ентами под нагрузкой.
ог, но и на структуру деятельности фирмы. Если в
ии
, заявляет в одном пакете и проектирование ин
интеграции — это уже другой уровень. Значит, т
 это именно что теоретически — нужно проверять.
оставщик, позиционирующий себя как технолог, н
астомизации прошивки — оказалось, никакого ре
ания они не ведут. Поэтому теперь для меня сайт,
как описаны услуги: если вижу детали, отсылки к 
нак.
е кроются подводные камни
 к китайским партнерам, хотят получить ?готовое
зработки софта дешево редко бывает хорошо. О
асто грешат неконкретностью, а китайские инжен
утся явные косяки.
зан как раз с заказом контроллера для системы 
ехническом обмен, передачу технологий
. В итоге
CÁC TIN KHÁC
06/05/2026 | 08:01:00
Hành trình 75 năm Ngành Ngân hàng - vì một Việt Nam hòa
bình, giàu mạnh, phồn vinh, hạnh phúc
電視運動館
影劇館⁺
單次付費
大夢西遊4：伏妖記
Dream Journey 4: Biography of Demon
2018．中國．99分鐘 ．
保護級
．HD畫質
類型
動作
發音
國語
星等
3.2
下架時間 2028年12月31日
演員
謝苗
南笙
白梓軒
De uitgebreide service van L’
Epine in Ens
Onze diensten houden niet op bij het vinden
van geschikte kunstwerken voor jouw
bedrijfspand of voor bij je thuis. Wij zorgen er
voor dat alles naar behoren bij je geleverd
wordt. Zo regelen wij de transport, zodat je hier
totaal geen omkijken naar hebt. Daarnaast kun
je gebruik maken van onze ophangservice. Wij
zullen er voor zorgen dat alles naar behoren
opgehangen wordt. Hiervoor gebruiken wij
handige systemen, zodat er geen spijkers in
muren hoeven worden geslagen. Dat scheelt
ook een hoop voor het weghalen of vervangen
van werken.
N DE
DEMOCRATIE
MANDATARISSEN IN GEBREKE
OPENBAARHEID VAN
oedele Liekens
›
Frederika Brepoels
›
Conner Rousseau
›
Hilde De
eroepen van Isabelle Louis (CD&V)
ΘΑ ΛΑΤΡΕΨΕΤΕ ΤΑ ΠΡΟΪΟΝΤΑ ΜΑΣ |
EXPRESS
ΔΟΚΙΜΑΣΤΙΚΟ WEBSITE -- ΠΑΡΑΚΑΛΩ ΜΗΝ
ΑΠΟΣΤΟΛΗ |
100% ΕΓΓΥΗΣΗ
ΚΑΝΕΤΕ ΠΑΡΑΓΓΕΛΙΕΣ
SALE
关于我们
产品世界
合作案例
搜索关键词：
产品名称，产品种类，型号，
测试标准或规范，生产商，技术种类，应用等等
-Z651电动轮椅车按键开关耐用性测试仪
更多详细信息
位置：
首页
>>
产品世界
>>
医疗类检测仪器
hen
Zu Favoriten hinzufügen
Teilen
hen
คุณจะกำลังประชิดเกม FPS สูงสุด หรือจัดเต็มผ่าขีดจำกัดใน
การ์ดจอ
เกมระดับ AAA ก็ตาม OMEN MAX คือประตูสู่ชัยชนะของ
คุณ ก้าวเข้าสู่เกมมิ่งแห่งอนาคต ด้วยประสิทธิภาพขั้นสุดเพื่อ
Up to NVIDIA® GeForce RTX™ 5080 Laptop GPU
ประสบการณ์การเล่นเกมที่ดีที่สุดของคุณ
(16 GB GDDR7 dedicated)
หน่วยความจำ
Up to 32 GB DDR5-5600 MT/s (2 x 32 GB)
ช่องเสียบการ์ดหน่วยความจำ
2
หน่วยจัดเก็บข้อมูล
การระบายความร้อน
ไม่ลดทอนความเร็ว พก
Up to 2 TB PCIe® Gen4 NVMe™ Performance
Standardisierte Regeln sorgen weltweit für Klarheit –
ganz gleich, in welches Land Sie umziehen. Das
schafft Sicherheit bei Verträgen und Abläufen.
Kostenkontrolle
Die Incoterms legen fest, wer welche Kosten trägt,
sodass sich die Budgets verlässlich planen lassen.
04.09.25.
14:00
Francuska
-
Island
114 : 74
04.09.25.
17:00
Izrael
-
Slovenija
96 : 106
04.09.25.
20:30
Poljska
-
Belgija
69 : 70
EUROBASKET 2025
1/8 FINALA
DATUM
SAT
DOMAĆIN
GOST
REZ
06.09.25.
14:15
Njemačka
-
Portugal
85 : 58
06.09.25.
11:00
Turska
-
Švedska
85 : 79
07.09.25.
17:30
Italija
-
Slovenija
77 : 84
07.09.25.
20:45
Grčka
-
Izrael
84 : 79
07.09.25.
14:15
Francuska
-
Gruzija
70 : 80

■ Problem requirements
Review the material and copy each line in which the word "wordt" appears.

■ Exercise result
wordt. Zo regelen wij de transport, zodat je hier
opgehangen wordt. Hiervoor gebruiken wij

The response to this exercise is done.